She was remembering that she had gone to him after exchanging a glance with Wildresse, when he had first asked her to dance. But she had needed no further persuasion to sit with him at his table; she had even forgotten her miserable rôle when she asked him to go out to the river with her. The significance of all this, according to her Gallic tradition, was now confronting her, emphasizing the fact that she was still with him.
As she sat there, her hands clasped in her lap, the sunlit reality of it all seemed brightly confused as in a dream—a vivid dream which casts a deeper enchantment over slumber, holding the sleeper fascinated under the tense concentration of the happy spell. Subconsciously she seemed to be aware that, according to tradition, this conduct of hers must be merely preliminary to something further; that, in sequence, other episodes were preparing—were becoming inevitable. And she thought of what he had said about making love.

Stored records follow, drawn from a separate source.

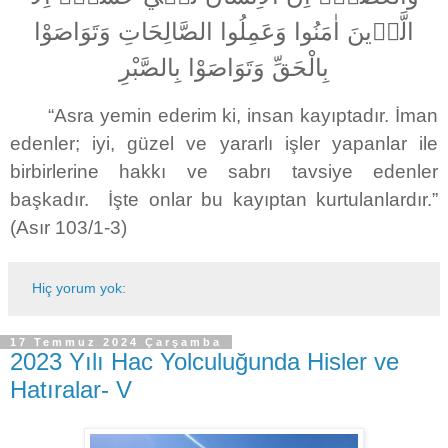
الَّذٖينَ اٰمَنُوا وَعَمِلُوا الصَّالِحَاتِ وَتَوَاصَوْا
بِالْحَقِّ وَتَوَاصَوْا بِالصَّبْرِ
“Asra yemin ederim ki, insan kayıptadır. İman
edenler; iyi, güzel ve yararlı işler yapanlar ile
birbirlerine hakkı ve sabrı tavsiye edenler
başkadır. İşte onlar bu kayıptan kurtulanlardır.”
(Asır 103/1-3)
Hiç yorum yok:
17 Temmuz 2024 Çarşamba
2023 Yılı Hac Yolculuğunda Hisler ve
Hatıralar- V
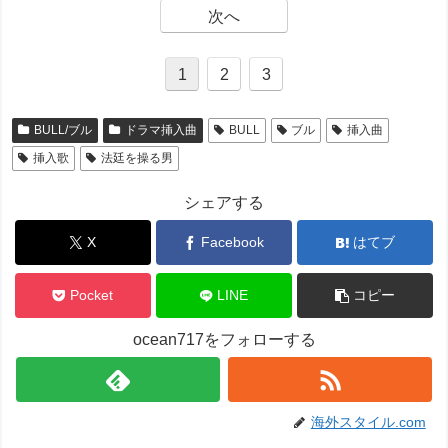
次へ
1
2
3
BULL/ブル
ドラマ挿入曲
BULL
ブル
挿入曲
挿入歌
法廷を操る男
シェアする
X
Facebook
はてブ
Pocket
LINE
コピー
ocean717をフォローする
海外スタイル.com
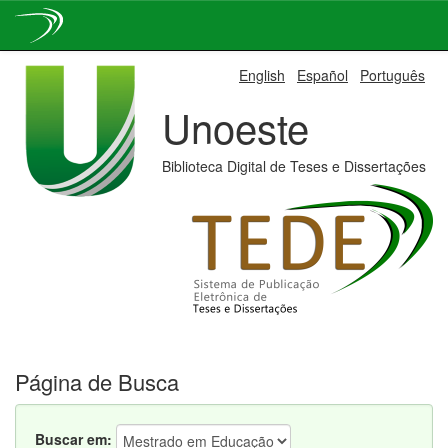
Skip
English
Español
Português
navigation
Unoeste
Biblioteca Digital de Teses e Dissertações
Página de Busca
Buscar em:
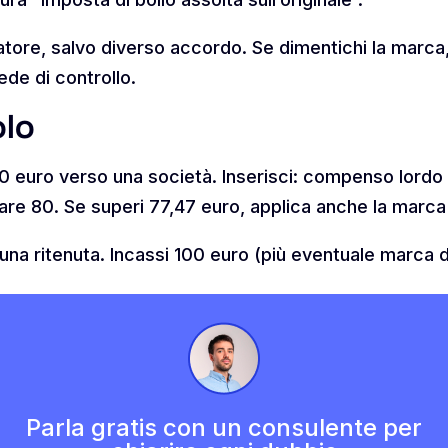
atore, salvo diverso accordo. Se dimentichi la marca,
de di controllo.
olo
0 euro verso una società. Inserisci: compenso lordo
re 80. Se superi 77,47 euro, applica anche la marca 
suna ritenuta. Incassi 100 euro (più eventuale marca d
Parla gratis con un consulente per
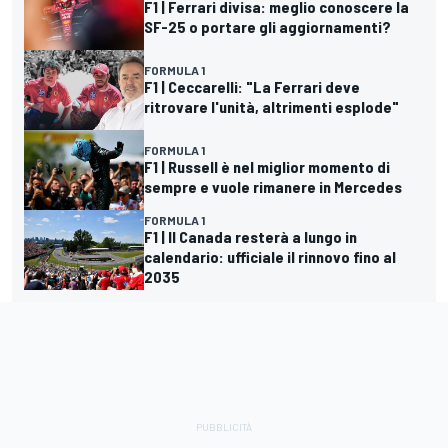
F1 | Ferrari divisa: meglio conoscere la
SF-25 o portare gli aggiornamenti?
FORMULA 1
F1 | Ceccarelli: "La Ferrari deve
ritrovare l'unità, altrimenti esplode"
FORMULA 1
F1 | Russell è nel miglior momento di
sempre e vuole rimanere in Mercedes
FORMULA 1
F1 | Il Canada resterà a lungo in
calendario: ufficiale il rinnovo fino al
2035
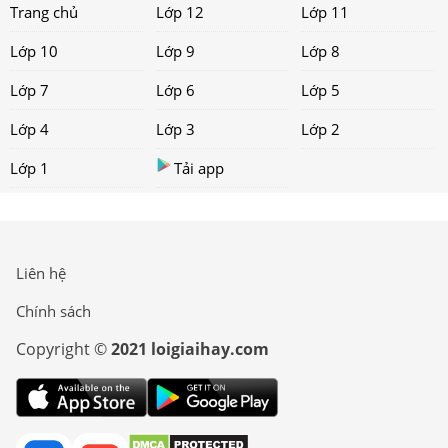
Trang chủ
Lớp 12
Lớp 11
Lớp 10
Lớp 9
Lớp 8
Lớp 7
Lớp 6
Lớp 5
Lớp 4
Lớp 3
Lớp 2
Lớp 1
Tải app
Liên hệ
Chính sách
Copyright ©
2021 loigiaihay.com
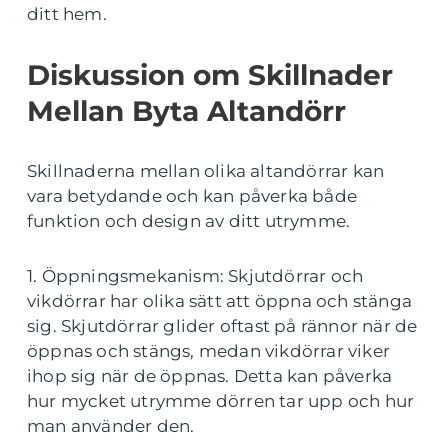
ditt hem.
Diskussion om Skillnader
Mellan Byta Altandörr
Skillnaderna mellan olika altandörrar kan
vara betydande och kan påverka både
funktion och design av ditt utrymme.
1. Öppningsmekanism: Skjutdörrar och
vikdörrar har olika sätt att öppna och stänga
sig. Skjutdörrar glider oftast på rännor när de
öppnas och stängs, medan vikdörrar viker
ihop sig när de öppnas. Detta kan påverka
hur mycket utrymme dörren tar upp och hur
man använder den.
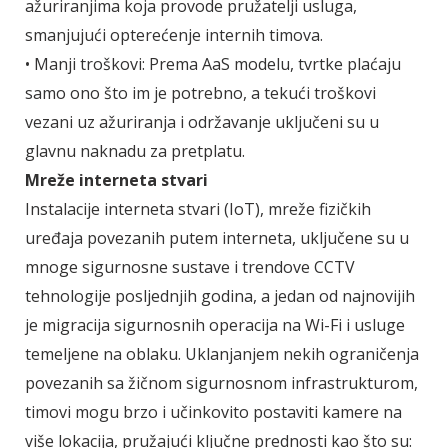
ažuriranjima koja provode pružatelji usluga,
smanjujući opterećenje internih timova.
• Manji troškovi: Prema AaS modelu, tvrtke plaćaju
samo ono što im je potrebno, a tekući troškovi
vezani uz ažuriranja i održavanje uključeni su u
glavnu naknadu za pretplatu.
Mreže interneta stvari
Instalacije interneta stvari (IoT), mreže fizičkih
uređaja povezanih putem interneta, uključene su u
mnoge sigurnosne sustave i trendove CCTV
tehnologije posljednjih godina, a jedan od najnovijih
je migracija sigurnosnih operacija na Wi-Fi i usluge
temeljene na oblaku. Uklanjanjem nekih ograničenja
povezanih sa žičnom sigurnosnom infrastrukturom,
timovi mogu brzo i učinkovito postaviti kamere na
više lokacija, pružajući ključne prednosti kao što su:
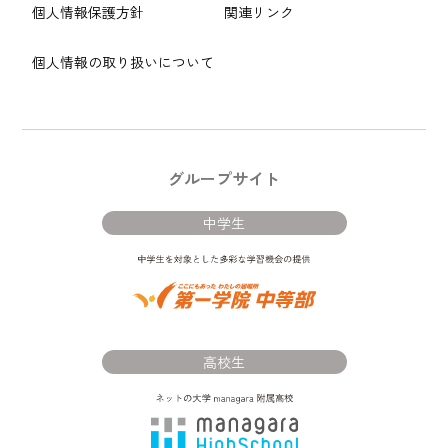
個人情報保護方針
関連リンク
個人情報の取り扱いについて
グループサイト
中学生
高校生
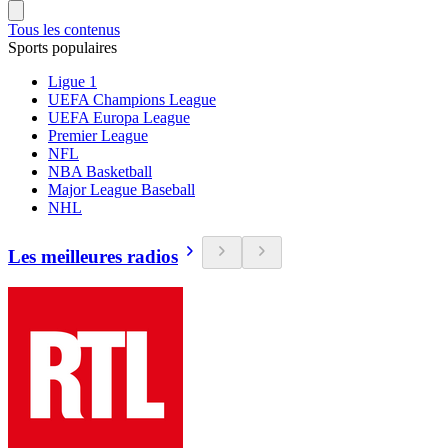
Tous les contenus
Sports populaires
Ligue 1
UEFA Champions League
UEFA Europa League
Premier League
NFL
NBA Basketball
Major League Baseball
NHL
Les meilleures radios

Folding and unfolding her hands, and looking down at them rather fixedly, she said:
"Apropos of love—I have never been angry because men told me they were in love with me.... Men love; it is natural; they cannot help it. So, if you had said so, I should not have been angry. No, not at all, Monsieur."
"Philippa," he said smilingly, "when a girl and a man happen to be alone together, love isn't the only entertaining subject for conversation, is it?"
"It's the subject I've always had to listen to from men. Perhaps that is why I thought—when you spoke so amiably of my—my——"
"Beauty," added Warner frankly, "—because it is beauty, Philippa. But I meant only to express the pleasure that it gave to a painter—yes, and to a man who can admire without offense, and say so quite as honestly."
The girl slowly raised her eyes.
"You speak very pleasantly to me," she said. "Are other American men like you?"
"You ought to know. Aren't you American?"